Als je van het station richting het centrum loopt kom je langs het Plein.
Het Plein is een plein zoals je die in meer steden ziet. Het zit vol met café’s, restaurants, terrassen, toeristen en is heel levendig.
Maar toch, als je in Den Haag woont, is het Plein iets minder interessant. Voor ons Hagenaars is de Grote Markt aantrekkelijker. Het is kleiner, intiemer, gewoner, alternatiever en minder statig. En, last but not least, werkelijk In het hartje van de binnenstad.
Het statige Plein ligt naast het Binnenhof en het Mauritshuis. En ook het chique Lange Voorhout ligt op steenworp afstand.
Wat is eigenlijk de geschiedenis van het Plein?
Vroeger bestond het Plein uit ommuurde moes- en siertuinen. En had het de naam ‘Kooltuin’ wat later veranderde in de naam ‘Stadhouderstuin’.
Maar in de 17e eeuw was men van plan het hele plein vol te bouwen met huizen. De toenmalige Stadhouder Frederik Hendrik was hier op tegen en bepaalde in 1633 dat het gebied, zoals alle nieuwe pleinen in Parijs, leeg zou blijven en zou worden omringd door voorname stadswoningen.
En zie hier het resultaat. Een groot leeg plein omringd door mooie huizen.
Oude huizen met ieder hun eigen geschiedenis.
Maar er is ook iets bijzonders op dit plein te zien.
En dat is de skyline.
Een skyline van hoogbouw achter dit plein met de oude huizen. Een mooi contrast.
Wolkenkrabbers zoals ik die vaak op het nieuws van acht uur heb gezien.
Ik probeer een foto te maken maar het is wat donker vanuit deze hoek.
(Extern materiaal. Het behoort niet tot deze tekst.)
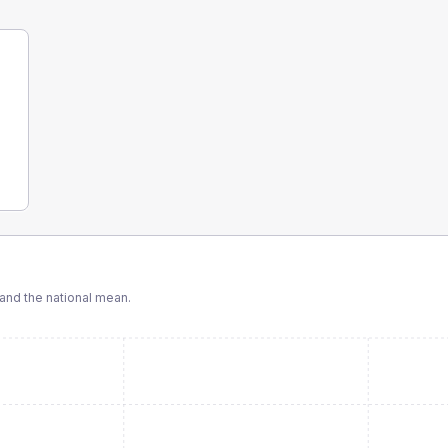
nd the national mean.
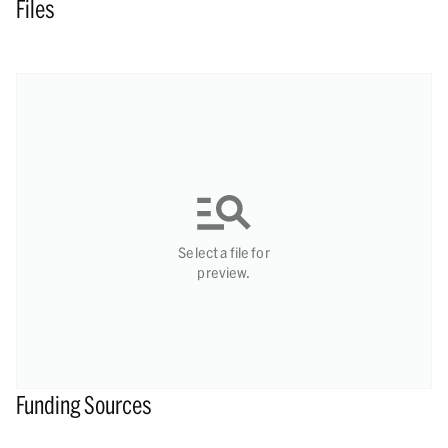
Files
Select a file for
preview.
Funding Sources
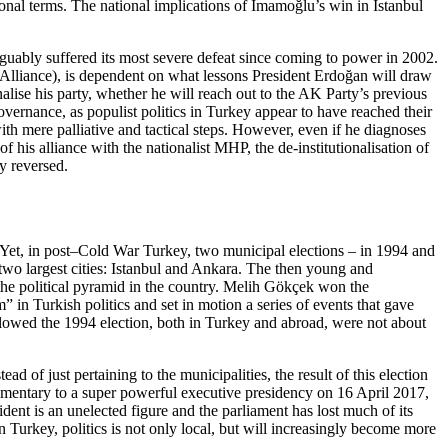
nal terms. The nation­al
implications of İmamoğlu’s win in Istanbul
guably suffered its most se­vere defeat since coming to power in 2002.
s Alliance), is dependent on what lessons President Erdoğan will draw
onalise his party, whether he will reach out to the AK Party’s previous
governance, as populist poli­tics in Turkey appear to have reached their
with mere palliative and tactical steps. However, even if he diagnoses
f his alliance with the nationalist MHP, the de-institutionalisation of
ly reversed.
y. Yet, in post–Cold War Turkey, two municipal elections – in 1994 and
 two largest cities: Istanbul and Ankara. The then young and
 the political pyramid in the country. Melih Gökçek won the
m” in Turkish politics and set in motion a series of events that gave
llowed the 1994 election, both in Turkey and abroad, were not about
d of just pertaining to the municipalities, the result of this elec­tion
rliamentary to a super powerful executive presidency on 16 April 2017,
dent is an un­elected figure and the parliament has lost much of its
n Turkey, politics is not only local, but will increasingly become more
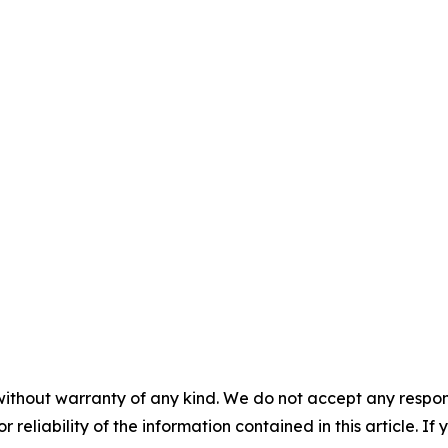
without warranty of any kind. We do not accept any responsib
r reliability of the information contained in this article. I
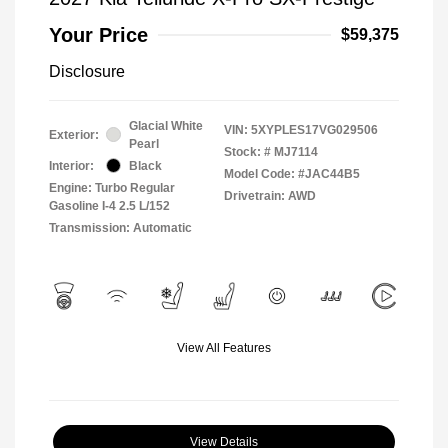
Your Price
$59,375
Disclosure
Glacial White
VIN:
5XYPLES17VG029506
Exterior:
Pearl
Stock: #
MJ7114
Interior:
Black
Model Code: #JAC44B5
Engine: Turbo Regular
Drivetrain: AWD
Gasoline I-4 2.5 L/152
Transmission: Automatic
View All Features
View Details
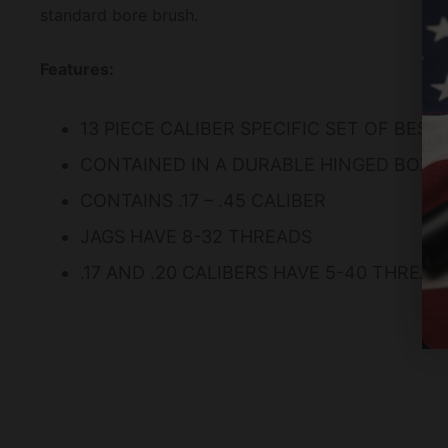
standard bore brush.
Features:
13 PIECE CALIBER SPECIFIC SET OF BES
CONTAINED IN A DURABLE HINGED BOX 
CONTAINS .17 – .45 CALIBER
JAGS HAVE 8-32 THREADS
.17 AND .20 CALIBERS HAVE 5-40 THREAD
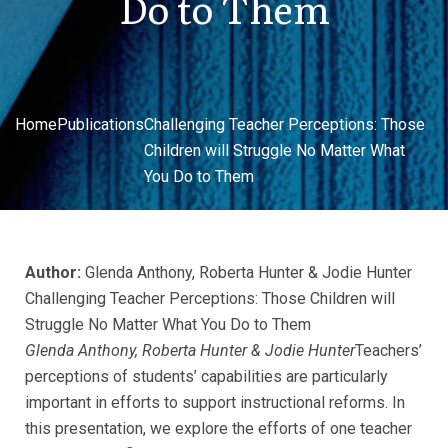
Do to Them
Home
Publications
Challenging Teacher Perceptions: Those
Children will Struggle No Matter What
You Do to Them
Author:
Glenda Anthony, Roberta Hunter & Jodie Hunter
Challenging Teacher Perceptions: Those Children will
Struggle No Matter What You Do to Them
Glenda Anthony, Roberta Hunter & Jodie Hunter
Teachers’
perceptions of students’ capabilities are particularly
important in efforts to support instructional reforms. In
this presentation, we explore the efforts of one teacher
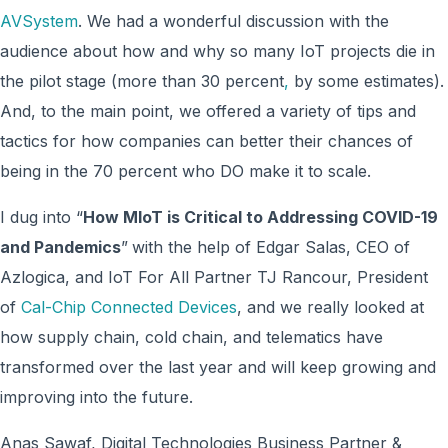
AVSystem
. We had a wonderful discussion with the
audience about how and why so many IoT projects die in
the pilot stage (more than 30 percent
,
by some estimates).
And, to the main point, we offered a variety of tips and
tactics for how companies can better their chances of
being in the 70 percent who DO make it to scale.
I dug into “
How MIoT is Critical to Addressing COVID-19
and Pandemics
”
with the help of Edgar Salas, CEO of
Azlogica, and IoT For All Partner TJ Rancour, President
of
Cal-Chip Connected Devices
, and we really looked at
how supply chain, cold chain, and telematics have
transformed over the last year and will keep growing and
improving into the future.
Anas Sawaf, Digital Technologies Business Partner &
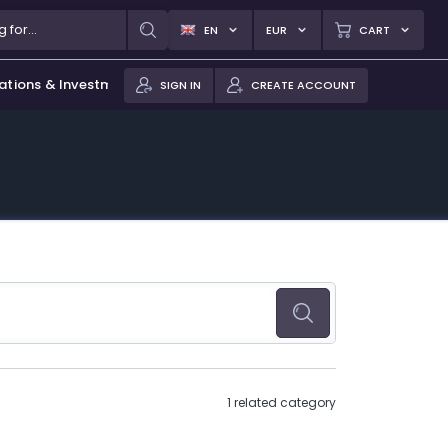
EN
EUR
CART
ations & Investments
SIGN IN
CREATE ACCOUNT
1 related category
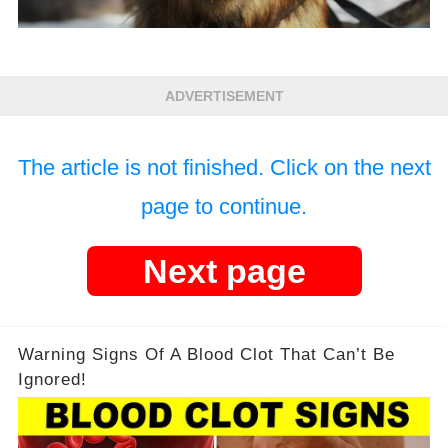
ADVERTISEMENT
The article is not finished. Click on the next
page to continue.
Next page
Warning Signs Of A Blood Clot That Can’t Be
Ignored!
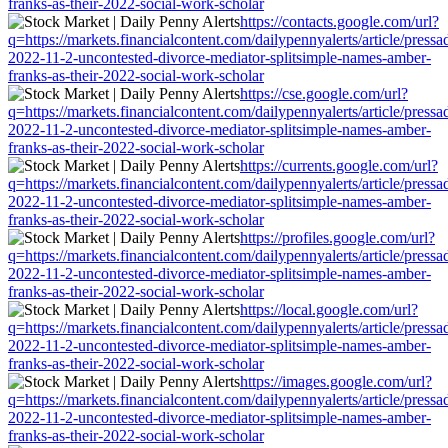
franks-as-their-2022-social-work-scholar
https://contacts.google.com/url?
q=https://markets.financialcontent.com/dailypennyalerts/article/press
2022-11-2-uncontested-divorce-mediator-splitsimple-names-amber-
franks-as-their-2022-social-work-scholar
https://cse.google.com/url?
q=https://markets.financialcontent.com/dailypennyalerts/article/press
2022-11-2-uncontested-divorce-mediator-splitsimple-names-amber-
franks-as-their-2022-social-work-scholar
https://currents.google.com/url?
q=https://markets.financialcontent.com/dailypennyalerts/article/press
2022-11-2-uncontested-divorce-mediator-splitsimple-names-amber-
franks-as-their-2022-social-work-scholar
https://profiles.google.com/url?
q=https://markets.financialcontent.com/dailypennyalerts/article/press
2022-11-2-uncontested-divorce-mediator-splitsimple-names-amber-
franks-as-their-2022-social-work-scholar
https://local.google.com/url?
q=https://markets.financialcontent.com/dailypennyalerts/article/press
2022-11-2-uncontested-divorce-mediator-splitsimple-names-amber-
franks-as-their-2022-social-work-scholar
https://images.google.com/url?
q=https://markets.financialcontent.com/dailypennyalerts/article/press
2022-11-2-uncontested-divorce-mediator-splitsimple-names-amber-
franks-as-their-2022-social-work-scholar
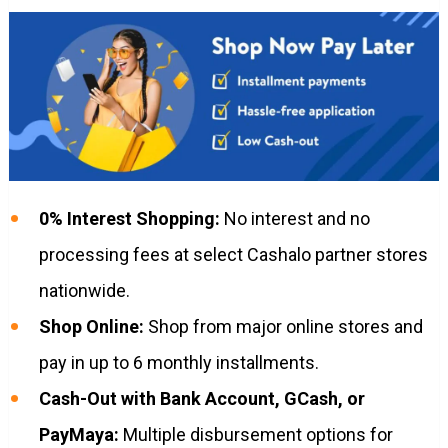
0% Interest Shopping:
No interest and no
processing fees at select Cashalo partner stores
nationwide.
Shop Online:
Shop from major online stores and
pay in up to 6 monthly installments.
Cash-Out with Bank Account, GCash, or
PayMaya:
Multiple disbursement options for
Midden op het Plein staat een groot en imposant beeld van Willem de Eerste. De eerste koning van Nederland. Gemaakt door de Vlaamse kunstenaar Louis Royer in 1848.
Ik loop er omheen.
En lees wat van de geschiedenis.
Omdat het plein verder helemaal leeg is door de sluiting van de café’s in Coronatijd besluit ik door te lopen.
De beste herinnering die ik eigenlijk aan het Plein heb is die van een café. Café restaurant Schlemmer. Gelegen in een zijstraatje van het Plein, de Lange Houtstraat. Een café waar ik tijdens mijn studie op het conservatorium vaak kwam.
Helaas is die vandaag ook dicht,
Dan maar wat geschiedenis van dit café.
Het begon allemaal met de bloemenzaak ‘Van Houweninge & IJsselstijn’.
Opa van Houweninge woonde boven zijn bloemenzaak en toen de winkel verhuisde stond het pand beneden leeg. Opa bleef op de eerste etage wonen en daarom noemen ze deze ruimte nu nog steeds ‘Opa’s kamer’.
Zijn zoon Chiem van Houweninge schreef samen met Alexander Pola “Zeg eens AA” in de kamer naast Opa.
Chiem en zijn schoonzus Dorine de Vos fantaseerde over een eigen restaurant. Door de vrijgekomen ruimte beneden kon hun fantasie werkelijkheid worden. Zonder enige horeca-ervaring haalde Dorien in rap tempo de benodigde papieren en schreef een ondernemingsplan. Voor inspiratie ging ze naar New York. Één jaar duurde het om de ideeën om te zetten in daadwerkelijke realisatie. Optredens van verschillende genres waren niet weg te denken uit het plaatje en zo werd Schlemmer een ‘café-tabac-animé’.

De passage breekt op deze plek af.